### Data to process

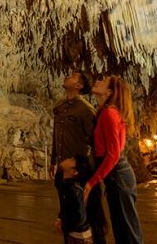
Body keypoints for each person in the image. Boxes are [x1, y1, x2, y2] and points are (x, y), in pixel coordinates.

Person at [83, 76, 144, 244]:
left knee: (128, 230)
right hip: (116, 174)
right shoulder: (106, 112)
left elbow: (113, 154)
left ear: (109, 92)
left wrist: (92, 182)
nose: (97, 81)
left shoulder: (109, 113)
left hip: (118, 173)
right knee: (122, 228)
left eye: (103, 81)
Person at [50, 71, 106, 244]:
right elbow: (56, 134)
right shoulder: (60, 105)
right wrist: (53, 160)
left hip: (80, 172)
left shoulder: (86, 110)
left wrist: (93, 176)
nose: (67, 76)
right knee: (67, 214)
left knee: (89, 216)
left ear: (79, 86)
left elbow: (95, 142)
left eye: (73, 76)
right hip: (63, 169)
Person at [56, 155, 95, 244]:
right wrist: (60, 218)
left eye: (71, 159)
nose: (67, 158)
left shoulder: (75, 190)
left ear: (74, 171)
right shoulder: (65, 185)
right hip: (73, 234)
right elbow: (65, 206)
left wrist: (65, 227)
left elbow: (80, 217)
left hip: (80, 237)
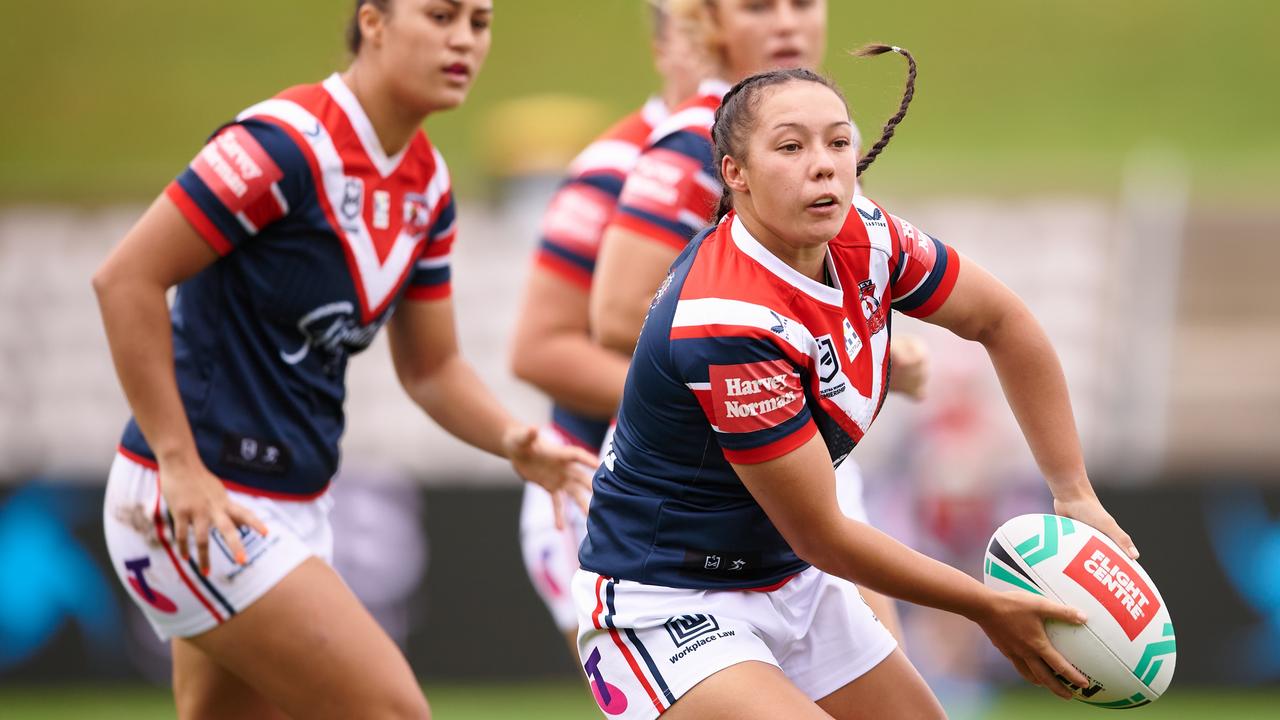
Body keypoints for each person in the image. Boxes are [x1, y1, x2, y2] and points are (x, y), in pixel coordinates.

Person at [573, 61, 1140, 719]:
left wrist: (1075, 494)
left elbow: (1002, 321)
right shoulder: (727, 321)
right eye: (791, 146)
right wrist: (987, 606)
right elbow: (825, 536)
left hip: (790, 580)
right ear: (736, 174)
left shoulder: (865, 234)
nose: (824, 165)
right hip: (667, 599)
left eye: (838, 142)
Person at [92, 2, 593, 718]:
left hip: (294, 505)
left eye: (479, 23)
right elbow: (125, 279)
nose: (463, 40)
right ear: (374, 21)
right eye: (442, 15)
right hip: (201, 503)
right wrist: (180, 465)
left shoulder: (428, 184)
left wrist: (515, 441)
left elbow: (432, 369)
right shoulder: (283, 143)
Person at [588, 0, 923, 644]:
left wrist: (864, 347)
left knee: (886, 671)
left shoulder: (816, 137)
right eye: (758, 7)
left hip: (799, 443)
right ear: (708, 22)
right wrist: (769, 375)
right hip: (703, 485)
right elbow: (615, 316)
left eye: (802, 4)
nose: (787, 25)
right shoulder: (695, 135)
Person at [509, 0, 704, 654]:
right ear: (663, 46)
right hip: (607, 488)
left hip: (732, 484)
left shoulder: (779, 150)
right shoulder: (616, 164)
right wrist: (721, 402)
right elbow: (539, 348)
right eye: (695, 25)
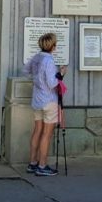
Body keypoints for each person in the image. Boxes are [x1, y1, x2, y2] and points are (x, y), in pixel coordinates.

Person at [23, 32, 66, 176]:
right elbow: (52, 83)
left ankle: (32, 163)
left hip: (37, 99)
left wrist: (36, 80)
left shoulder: (36, 58)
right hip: (49, 100)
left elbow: (25, 70)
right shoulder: (49, 61)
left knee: (37, 130)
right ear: (53, 46)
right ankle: (42, 165)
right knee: (47, 134)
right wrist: (61, 74)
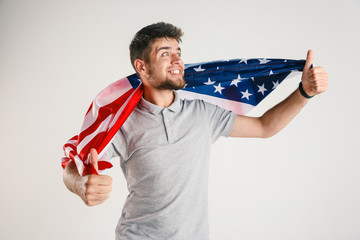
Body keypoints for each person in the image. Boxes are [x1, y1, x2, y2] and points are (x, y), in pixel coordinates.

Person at [63, 22, 328, 239]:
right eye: (165, 53)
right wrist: (79, 183)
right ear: (141, 67)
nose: (177, 60)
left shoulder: (202, 113)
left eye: (178, 52)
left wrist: (304, 92)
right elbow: (74, 159)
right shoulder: (123, 122)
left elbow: (264, 127)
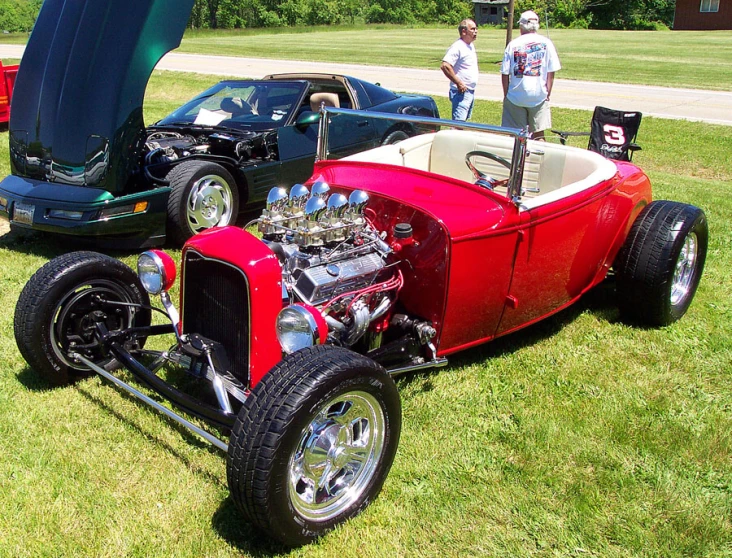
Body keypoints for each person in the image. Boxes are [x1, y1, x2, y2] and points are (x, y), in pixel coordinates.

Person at [501, 10, 561, 140]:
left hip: (515, 96)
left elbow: (505, 72)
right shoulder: (547, 43)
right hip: (538, 97)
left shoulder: (513, 44)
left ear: (521, 26)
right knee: (539, 135)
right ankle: (538, 158)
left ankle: (516, 159)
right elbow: (551, 71)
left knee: (515, 135)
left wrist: (506, 94)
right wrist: (547, 92)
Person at [441, 19, 479, 121]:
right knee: (458, 125)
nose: (476, 31)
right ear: (464, 31)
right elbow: (445, 66)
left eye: (476, 29)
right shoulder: (457, 47)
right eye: (473, 29)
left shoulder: (470, 45)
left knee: (462, 124)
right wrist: (458, 83)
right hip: (461, 92)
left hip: (469, 91)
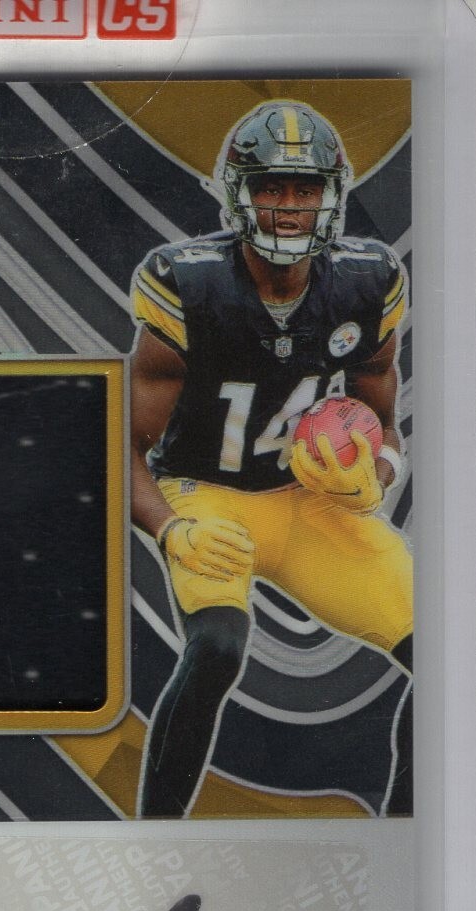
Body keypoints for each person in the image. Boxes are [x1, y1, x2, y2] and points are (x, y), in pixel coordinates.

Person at [130, 101, 412, 817]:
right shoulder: (189, 283)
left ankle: (405, 836)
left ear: (331, 195)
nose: (288, 207)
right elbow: (119, 444)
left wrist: (375, 476)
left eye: (305, 188)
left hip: (306, 502)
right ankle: (154, 840)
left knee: (451, 655)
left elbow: (384, 419)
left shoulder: (366, 281)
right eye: (271, 187)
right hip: (205, 491)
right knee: (218, 648)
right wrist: (169, 527)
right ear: (239, 194)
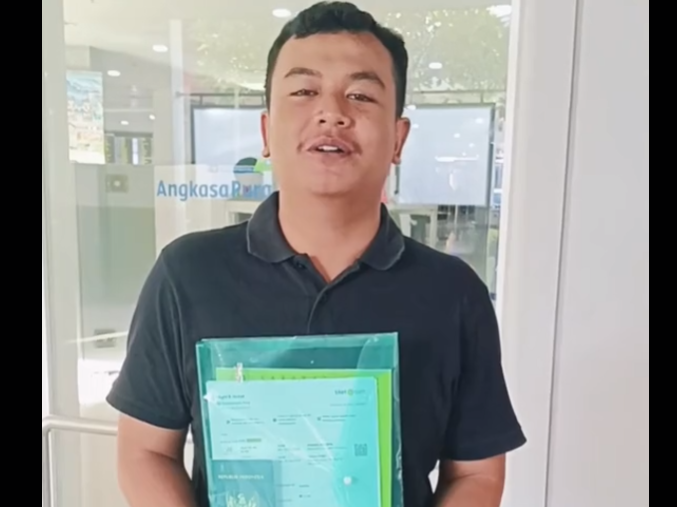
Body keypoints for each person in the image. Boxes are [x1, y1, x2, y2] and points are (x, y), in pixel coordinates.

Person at [108, 2, 526, 506]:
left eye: (361, 95)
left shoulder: (452, 293)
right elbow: (145, 452)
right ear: (267, 132)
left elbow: (477, 473)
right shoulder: (188, 275)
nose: (332, 112)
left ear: (398, 138)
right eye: (304, 92)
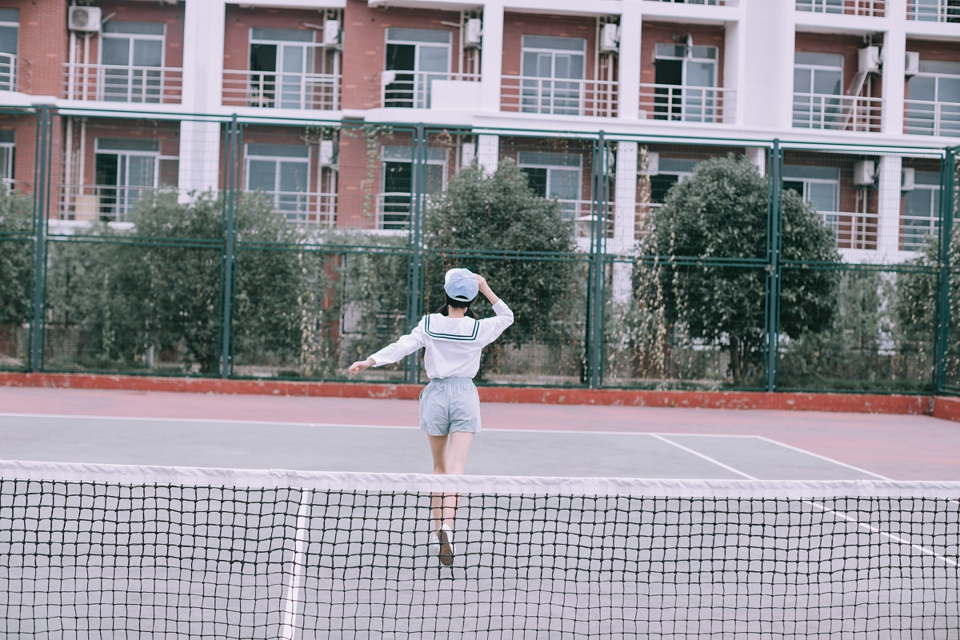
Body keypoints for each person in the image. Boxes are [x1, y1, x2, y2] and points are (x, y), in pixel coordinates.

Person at [348, 269, 513, 566]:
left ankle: (438, 530)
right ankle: (448, 525)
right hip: (464, 397)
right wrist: (486, 288)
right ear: (471, 300)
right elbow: (507, 316)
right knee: (456, 469)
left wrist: (369, 361)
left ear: (446, 296)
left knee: (439, 468)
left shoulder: (429, 323)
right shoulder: (478, 328)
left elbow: (402, 346)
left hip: (436, 397)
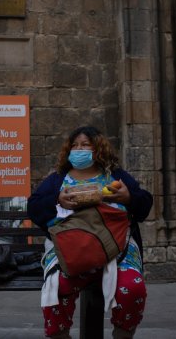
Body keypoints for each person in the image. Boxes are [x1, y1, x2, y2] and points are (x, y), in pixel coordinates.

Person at [27, 126, 153, 339]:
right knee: (57, 287)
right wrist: (57, 199)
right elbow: (34, 207)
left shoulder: (115, 176)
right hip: (71, 248)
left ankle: (123, 334)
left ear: (98, 149)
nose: (79, 150)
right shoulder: (58, 179)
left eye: (85, 145)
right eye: (75, 146)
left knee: (132, 287)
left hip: (116, 246)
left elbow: (145, 204)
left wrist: (128, 198)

### Task goal
Working from the records above, write out verbatim only the lines from the line containing "right shoulder: (189, 283)" through the line containing "left elbow: (384, 419)".

### Solution for this problem
right shoulder: (189, 283)
left ankle: (405, 836)
left ear: (331, 195)
nose: (288, 207)
right elbow: (119, 444)
left wrist: (375, 476)
left eye: (305, 188)
left hip: (306, 502)
right ankle: (154, 840)
left knee: (451, 655)
left elbow: (384, 419)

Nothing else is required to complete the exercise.